Note: Not all molecules with structure errors are discarded. When fix mode is selected, molecules with automatically unfixable errors will be discarded only.

Usage examples

Below you can find the short descriptions of some examples.
If you want to check, fix, or filter structures in evaluate or JChem Cartridge, find examples here.

  1. structurechecker -c "metallocene"

    Executes a check with configuration metallocene on the molecule(s) defined in the standard input, and writes the result to the standard output (console);

  2. structurechecker -c "bondLength" in.sdf

    Executes a check with configuration bondLength on the molecule(s) defined in the in.sdf file, and writes the result to the standard output (console);

  3. structurechecker -c "isotope->converttoelementalform" in.sdf Executes a check with configuration isotope->converttoelementalform on the molecule(s) defined in the in.sdf file, and writes the result to the standard output (console);

  4. structurechecker -c "aromaticity..valence" -m fix -f sdf -o out.sdf in.sdf

    Executes a fix with configuration aromaticity and valence on the molecule(s) defined in the in.sdf file, and writes the molecules with valid structures (including automatically fixed molecules) in sdf format to the out.sdf output file;

  5. structurechecker -c config.xml -t separated -o out.sdf -d discarded.sdf

    Executes a check with configuration contained by the config.xml, and writes the molecules with valid structures to out.sdf, and writes the molecules with invalid structures to discarded.sdf.

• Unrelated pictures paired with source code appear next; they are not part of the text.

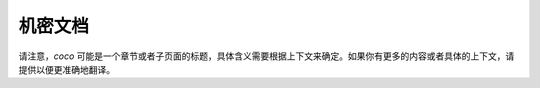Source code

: .. SPDX 许可证标识符: GPL-2.0

=====================
机密文档
=====================

.. 目录树::

   coco

请注意，`coco` 可能是一个章节或者子页面的标题，具体含义需要根据上下文来确定。如果你有更多的内容或者具体的上下文，请提供以便更准确地翻译。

    Note: The format of both outputs is SMILES(!) as --format (-f) is not defined;

  6. structurechecker -c config.xml -m fix -t separated -d discarded.sdf

    Executes a fix with configuration contained by the config.xml, and writes the molecules with invalid structures todiscarded.sdf, and writes molecules with valid structures to the standard output (console);

  7. structurechecker -c config.xml -m fix -t discarded in.sdf

    Executes a fix with configuration contained by the config.xml, and writes the molecules with invalid structures todiscarded.sdf, and omits molecules with valid structures.